Another shipmate was a black boxer from New York, who said he was going to his home-land, Africa. When we arrived in Casablanca he was at the rail as we pulled in, gesticulating wildly, greeting his brothers – none of whom, to his surprise, were black. They looked quizzically at him as he waved.
And another was a young woman who as I recall had gone to one of the fancy women’s schools in New England and saw herself as a rebellious free spirit. She left the ship in Casablanca, and returned to tell tales of her adventures. In one case she’d met someone with a Harley, and driving such a beast the first time, she’d come to a corner and plowed straight ahead into a field, and luckily was not hurt when it tipped over. As well she told of the weird toilet in the hotel where she was staying, that wasn’t like American ones.
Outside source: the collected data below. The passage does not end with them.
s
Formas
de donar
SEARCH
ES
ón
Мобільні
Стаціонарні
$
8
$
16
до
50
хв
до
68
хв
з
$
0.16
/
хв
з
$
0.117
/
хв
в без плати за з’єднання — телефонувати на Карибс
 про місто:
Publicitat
She’d taken a crap and tried to poke the mess down the drain. Of the bidet. Our young rebel had a few things to learn!
Having arrived on New Year’s, the ship was stalled a handful of days in harbor, thanks to the non-working stevedores, who listlessly hung on the pier smoking hashish. It gave time to wander the city though I recall almost nothing of it, except that the French colonial air still lingered, and the city was white and less seemingly entrancing than the film of its name suggested. I suspect my poverty kept things well out of view for me. Not a casino guy, then or now.
A few days after New Years, 1963, we set sail again for our destination, Genoa. After nearly 3 weeks on the ship those left were antsy, and some days later, arriving at the shore of Italy, eager to disembark. Except as happened, as was the nature of freighter travel then, there was no open pier for the ship, and we lingered off shore for two, then three, and then four days, the lights of the city beckoning, and the passengers getting ever more cabin crazed until finally a rebellion prompted the sending of a little packet ship to haul us to shore.
A final oblique lesson awaited me as we disembarked. Concerned about my precious new Bolex, rather than tucking it into my footlocker, I decided to carry it myself, wrapped in clothes in my backpack. Descending the gangplank stairway, the sea swell had the packet boat below rising and falling 5 or 6 feet, and one watched as it came up, a passenger stepped on board as it crested, and then went down. When my turn came I mis-timed my step, being perhaps less than a half-second late, and found myself plunging down, airborne. As the little boat hit the bottom of its wave and began its journey back upward I was still heading downward. The reward was a good sharp whack to my legs and a stumble. Crew hands were on me, and pulled me inward to the boat. I flashed in a nano-second a different scenario, of landing in the frigid water and following the laws of physics down, taken swiftly by the weight of my back pack. A little personal brush with perhaps-death, from which I learned to accede to not always, as is my inclination, doing things DIY.
Landed on Italian terra firma, the passengers dispersed, and I recall only a warren of narrow dark alleys and small streets, the bustle of humans and the sense of those “helping” being likely to relieve you of whatever possessions you had. Benvenuto a Genoa.